__TO DO__.
1/ Rewrite the paragraph of the passage beginning "It was all over the papers" as a short list that keeps its main facts.
2/ Transcribe the part of the passage that opens with the words containing "I smoke pot" and closes with "would be different.".

It was all over the papers, the shooting of one James Hunt at the hands of a drug cartel on Long Beach. According to reports, he had been involved in scoring drugs for clients and had tried to rip off his source. The media was having a brilliant time, using an enlarged photo of James beside the tagline ‘Marijuana can kill’.
But I knew better than that. I had known James, and he was an alright kid. I had played football with, hung out together and smoked pot. I know that this last bit of information might be looked down upon in society, but I knew James was a decent guy. Whatever be the case, he did not deserve to be shot, and he certainly did not deserve to be used by the media as a scapegoat for how marijuana was affecting youth.
I smoke pot too. I am also the smartest student in my class, on the scholarship and also on the football team. That is the ideal dream of an American youth, but if I were to admit I smoked pot in public, things would be different.
There is a deep stigma against marijuana in California and it is funny that so much concern can be put on a plant. Some of our counterpart states are learning though, say Colorado. Pot legalization means that people can enjoy recreational marijuana responsibly and legally.

__MATERIAL__.
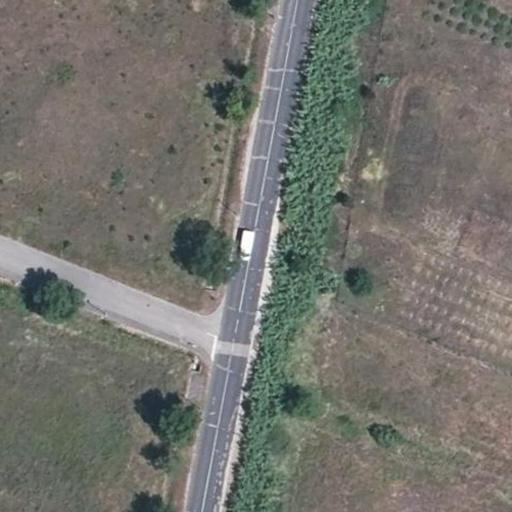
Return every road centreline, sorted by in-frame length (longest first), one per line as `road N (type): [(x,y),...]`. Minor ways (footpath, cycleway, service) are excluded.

__RESULTS BY TASK__.
1/
- The papers widely covered the shooting of James Hunt by a drug cartel on Long Beach.
- Reports said he had been scoring drugs for clients and had tried to rip off his source.
- The media ran an enlarged photo of James beside the tagline ‘Marijuana can kill’.

2/
I smoke pot too. I am also the smartest student in my class, on the scholarship and also on the football team. That is the ideal dream of an American youth, but if I were to admit I smoked pot in public, things would be different.